## [DATA SECTION]
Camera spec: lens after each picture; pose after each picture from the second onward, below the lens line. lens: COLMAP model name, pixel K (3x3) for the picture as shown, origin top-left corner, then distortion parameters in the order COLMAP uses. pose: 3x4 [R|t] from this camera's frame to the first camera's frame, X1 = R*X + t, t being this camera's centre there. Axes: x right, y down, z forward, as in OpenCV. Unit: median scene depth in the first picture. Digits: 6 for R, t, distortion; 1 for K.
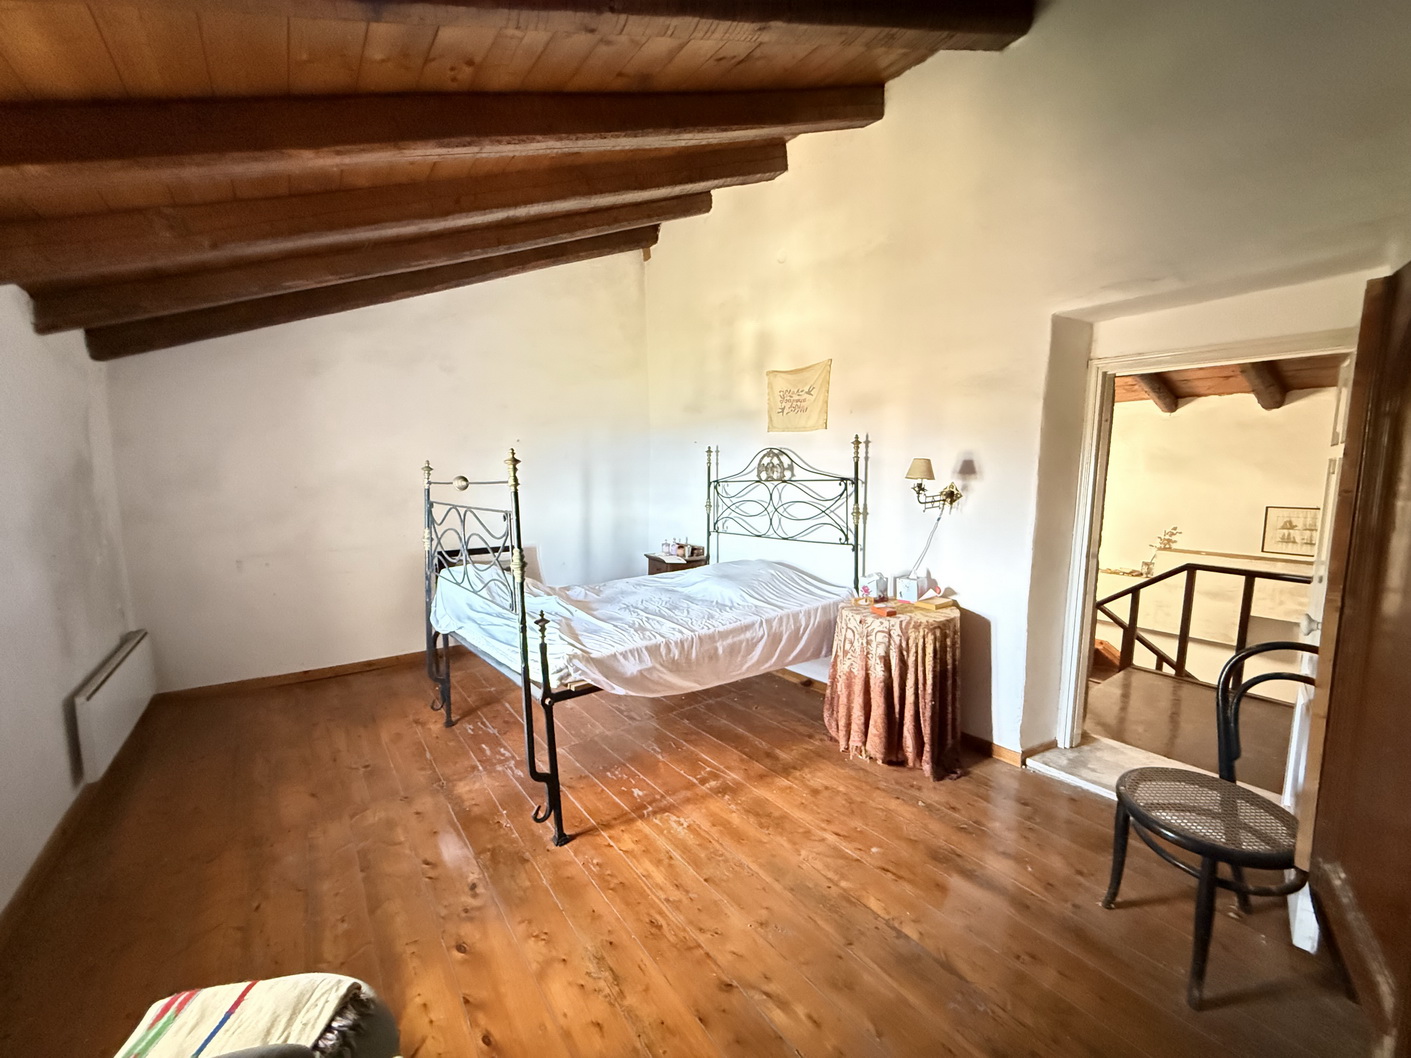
lens RADIAL K [[564.7, 0, 699.7], [0, 564.7, 530.3], [0, 0, 1]] dist [0.001516, -0.000540]
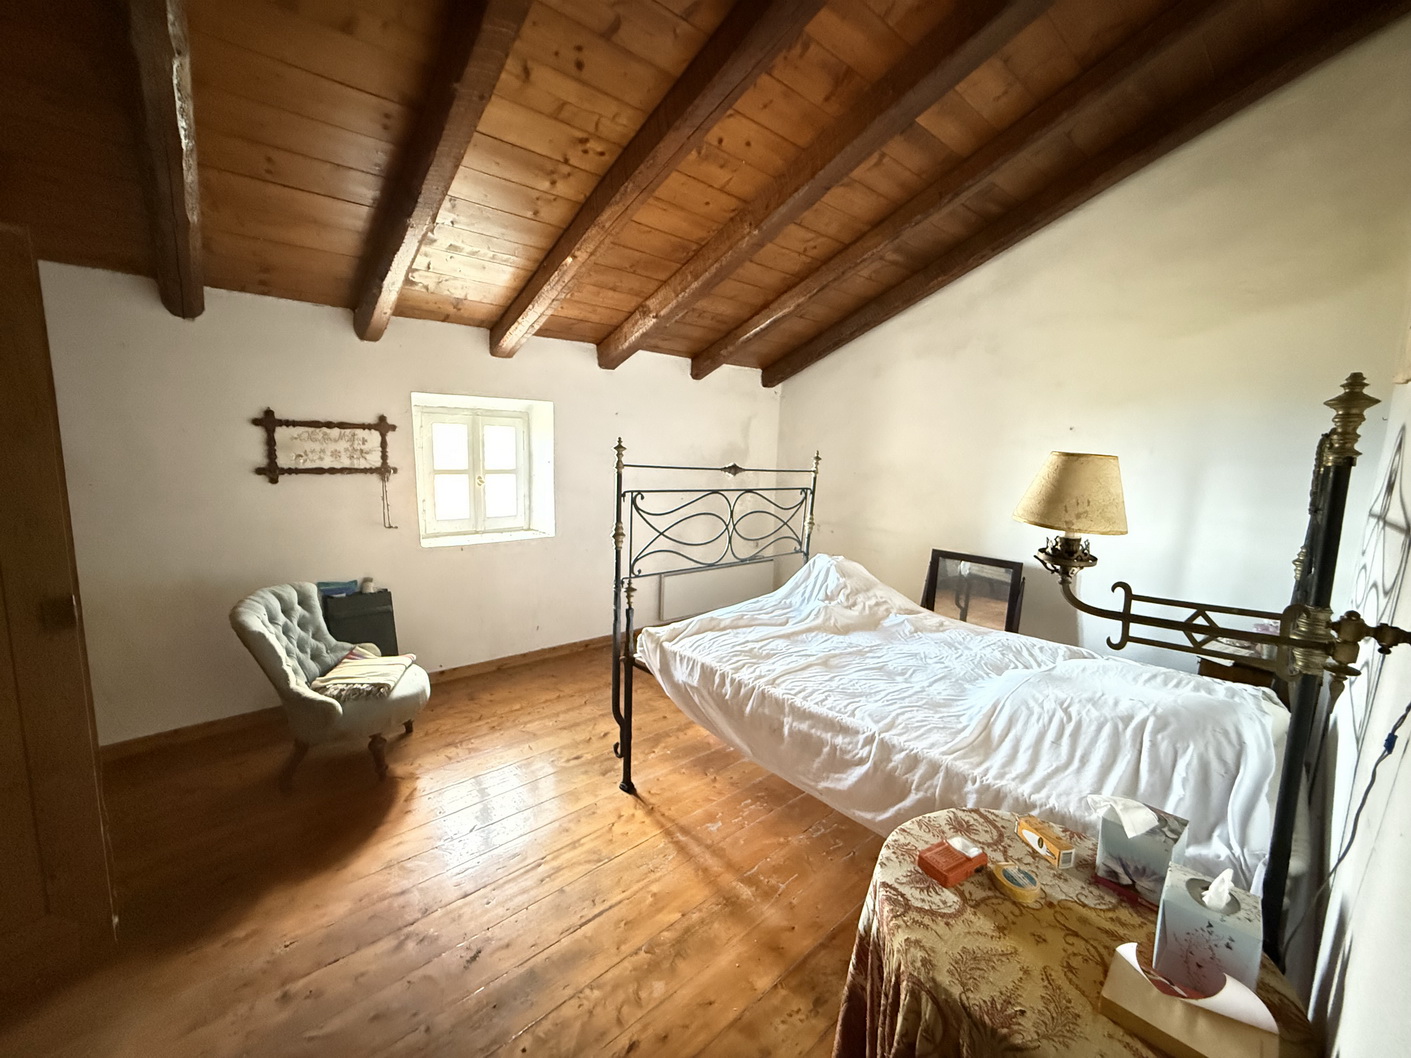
lens RADIAL K [[564.7, 0, 700.0], [0, 564.7, 528.8], [0, 0, 1]] dist [0.001516, -0.000540]
pose [[0.096608, 0.145138, -0.984684, 0.654467], [-0.138394, 0.981660, 0.131115, -0.099893], [0.985654, 0.123608, 0.114922, 0.777099]]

## [EXERCISE REQUIREMENTS]
Locate every line in the material above containing the string "pose", and copy each one out. Case counts.

## [OUTPUT]
Camera spec: lens after each picture; pose after each picture from the second onward, below the lens line. lens: COLMAP model name, pixel K (3x3) for the picture as shown, origin top-left corner, then distortion parameters in the order COLMAP uses. pose: 3x4 [R|t] from this camera's frame to the first camera's frame, X1 = R*X + t, t being this camera's centre there. Axes: x right, y down, z forward, as in OpenCV. Unit: median scene depth in the first picture. Digits: 6 for R, t, distortion; 1 for K.
pose [[0.096608, 0.145138, -0.984684, 0.654467], [-0.138394, 0.981660, 0.131115, -0.099893], [0.985654, 0.123608, 0.114922, 0.777099]]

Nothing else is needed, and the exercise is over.